Di parere opposto l’ong ambientalista Conflict and Environment Observatory (Ceobs), secondo cui l’origine della perdita sarebbe da ricercare nelle stesse infrastrutture offshore iraniane, potenzialmente obsolete o malfunzionanti.
L’analisi satellitare
Nonostante l’uso di tecnologie avanzate, l’attribuzione certa della colpa rimane complessa. La società Orbital Eos, che monitora i mari dallo spazio, ha condiviso le immagini satellitari con il New York Times dichiarando:
“Sebbene le infrastrutture nell’area siano una potenziale fonte, al momento non siamo in grado di identificare un punto di origine definitivo”.
Dall’Iran, Moussa Ahmadi (Capo della Commissione Energia) ha smentito ufficialmente qualsiasi perdita dovuta a problemi di capacità di stoccaggio delle proprie strutture.
L’ombra del blocco navale
Sullo sfondo resta l’ipotesi avanzata da media come Fox News: le infrastrutture petrolifere della Repubblica Islamica potrebbero essere sotto pressione a causa delle sanzioni e del blocco navale statunitense.
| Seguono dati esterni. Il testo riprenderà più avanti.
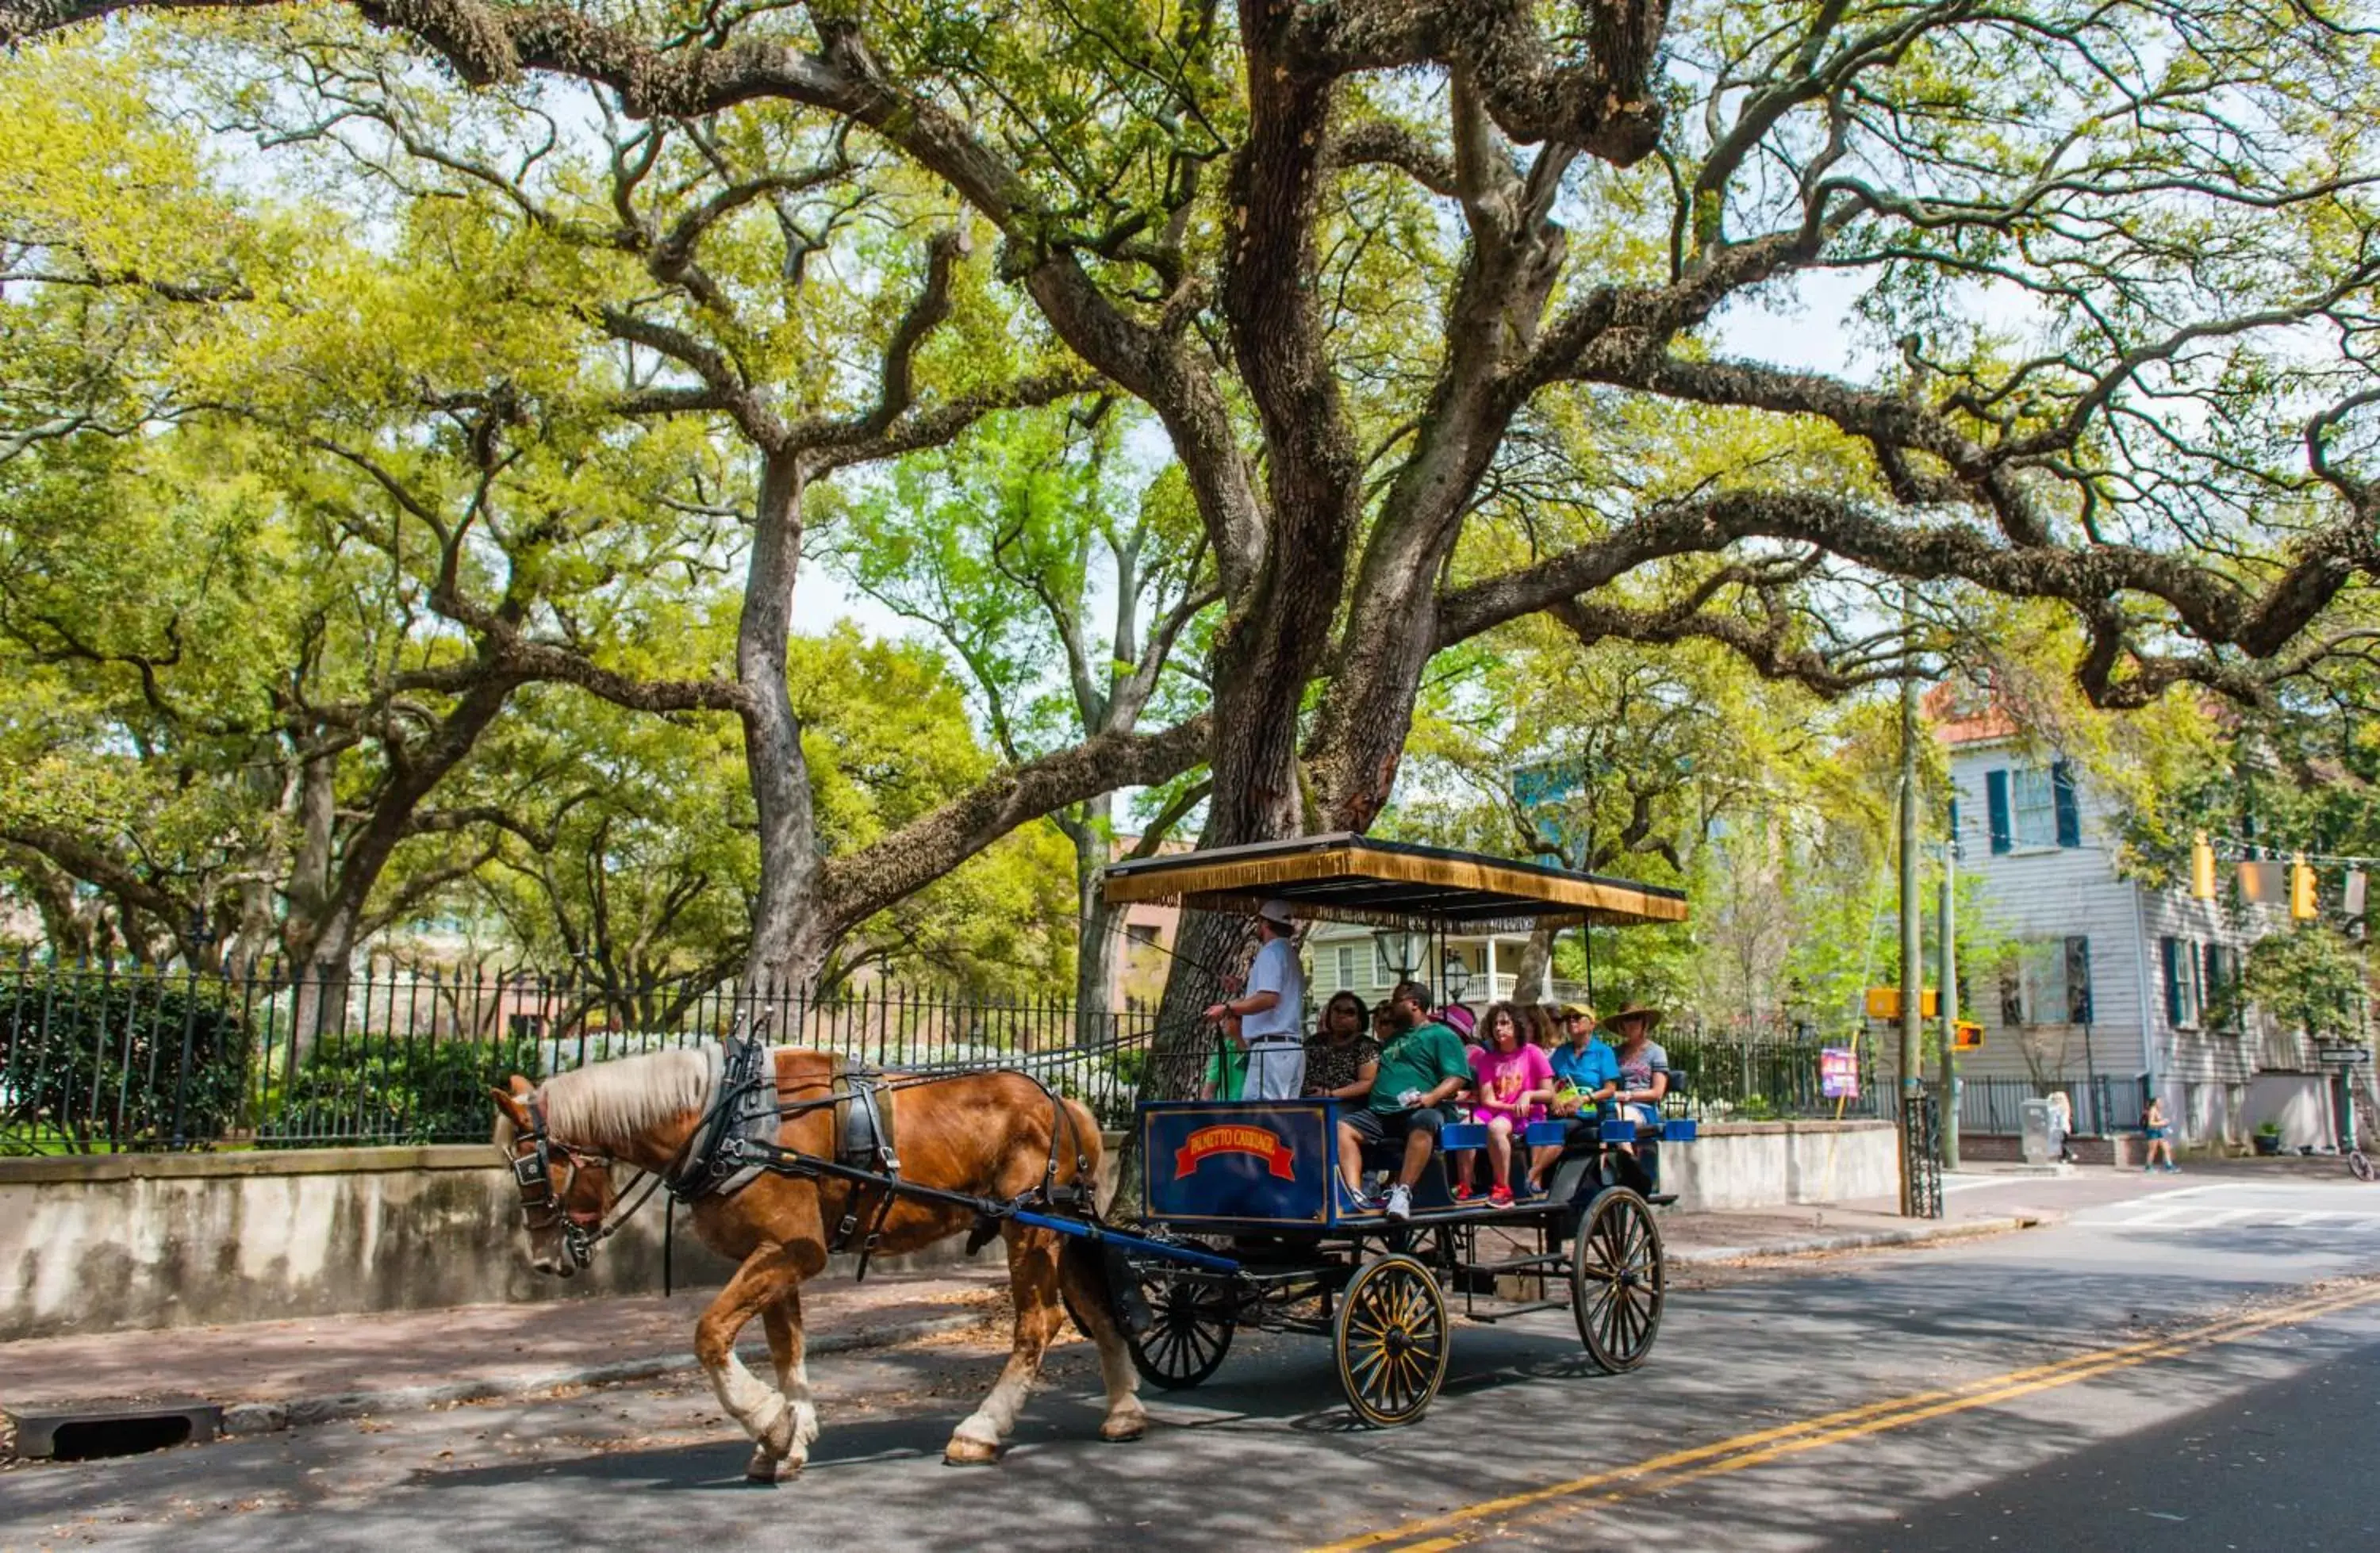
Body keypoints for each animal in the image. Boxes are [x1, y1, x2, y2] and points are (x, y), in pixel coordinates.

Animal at [490, 1041, 1142, 1474]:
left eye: (531, 1169)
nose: (544, 1260)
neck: (731, 1120)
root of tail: (1068, 1105)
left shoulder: (791, 1251)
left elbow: (710, 1334)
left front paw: (770, 1423)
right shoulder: (774, 1255)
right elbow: (787, 1348)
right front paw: (789, 1433)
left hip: (1028, 1230)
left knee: (1039, 1323)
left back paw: (981, 1429)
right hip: (1064, 1230)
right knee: (1098, 1311)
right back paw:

L’impossibilità di esportare o immagazzinare correttamente il greggio starebbe portando gli impianti al limite del collasso tecnico.
Le ultime osservazioni del Ceobs indicano fortunatamente che la macchia si è fortemente ridotta rispetto all’estensione iniziale, sebbene il danno biologico nell’area rimanga ancora da quantificare.